Dirk Fascinating stuff. Have you looked at The Language Instinct by Pinker or anything by John McWhorter (John McWhorter)?

Geoffrey Fox Not yet, but I've liked other things I've read by Pinker. Deutscher stretches hard to argue against Pinker, that the structure of one's language shapes (however slightly) the structure of thought, but he doesn't come up with anything more than what I've noted here. I suppose even Pinker would acknowledge that the slight influence Deutscher claims is real, but not terribly important. I'm not familiar (yet) with McWhorter; I'll look him up.

message 3: by Clark (last edited Aug 04, 2011 11:53AM) (new)

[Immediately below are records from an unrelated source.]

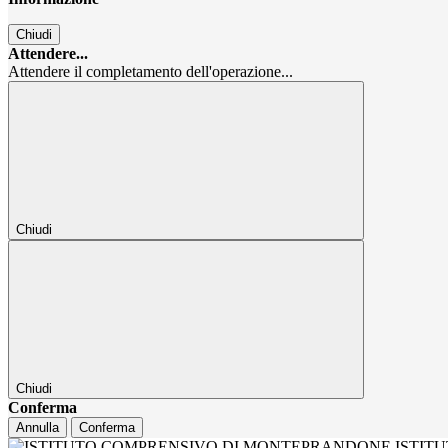
Chiudi
Attendere...
Attendere il completamento dell'operazione...
Chiudi
Chiudi
Conferma
Annulla
Conferma
ISTIT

Clark Zlotchew This is fascinating material (I see I've just plagiarized Dirk). Some languages seem to have fewer names for colors than English and most European languages, but modify those few color names, usually by comparing it to some object associated with the color. Some African languages have one color word for what we call blue and green. But they can modify the word with "sky" (for blue) and perhaps "leaf" for green. But we that too for gradations of color. We say navy blue, royal blue, sky blue, baby blue, light blue, etc. Apparently there were no European language word for the color "orange" before the fruit was introduced. Also interesting: women seem to know more names for color gradations than men.

message 4: by Aric (new) - added it

Aric I might have to check this one out!

message 5: by Eva (new)

Eva My first language (Hungarian),like Turkish, lacks gender specific personal pronouns, and my parents occasionally (and unconsciously)shuffled s/he, his/her, even though they were very nearly bilingual. I found that there was virtually no ambiguity about who was being referred to, and thus the lack is inconsequential. I would say that, quite possibly, the necessity of using gendered pronouns actually creates distinctions, which are basically meaningless, thus perhaps encouraging an assumption of differentness, when none in fact need exist. Of course, English is a bit of a hybrid, since we manage quite well with ungendered plural pronouns.

Geoffrey Fox Thanks, Eva. I didn't know that about Hungarian. We all manage to express ourselves, in whatever language, but the ways we do it may be more or less complicated in one language or another. Learning another language is like opening a door into another way of putting images and sounds together, which is another way of thinking. A good exercise for any of us.

message 7: by Clark (last edited Dec 17, 2012 11:49AM) (new)

Clark Zlotchew Geof, Excellent analysis. I have noticed in a phone conversation with someone who is perfectly bilingual (Spanish and English), he chose to tell me, in English, about his new friend. This illustrates that in English I couldn't tell if the friend was male or female, but in Spanish it would have been absolutely and immediately clear.

message 8: by Geoffrey (last edited Jul 22, 2013 04:22AM) (new) - rated it 3 stars

Geoffrey Fox Try Turkish. (I have, but I haven't made a lot of progress.) In poems of Yurus Emre (14th century), you don't know whether the lover who inspires such passion is male or female or Allah it/him/herself. Which is probably just the way he wanted it; as a sufi, he must have felt that what mattered was the act of love itself, not the object. Rendering such ambiguity in English translation has defeated most who have tried. Thanks for your comment, Clark.

message 9: by Clark (new)

Clark Zlotchew Very interesting. The Sufi love poetry as you describe the ambiguity (man, woman, God) reminds me of the Spanish mystical poetry of the 16th centrury, in which the Amada and the amante is God and the mystic who attempts to commune with Him directly. If you trace back the use of amatory language to refer to the relationship of God with his worshippers, you can take kthe Church's position that the biblical Song of Song, (Son of Solomon) describes the love of God for his church. I don't agree with that interpretation; I have to agree with the scholars that it's simply a swedding song an really refers to love of a woman and man (the bride groom and bride). But the 16th-century Spanish mystics did use language that would make someone think it was a man talking about his deep love for a woman.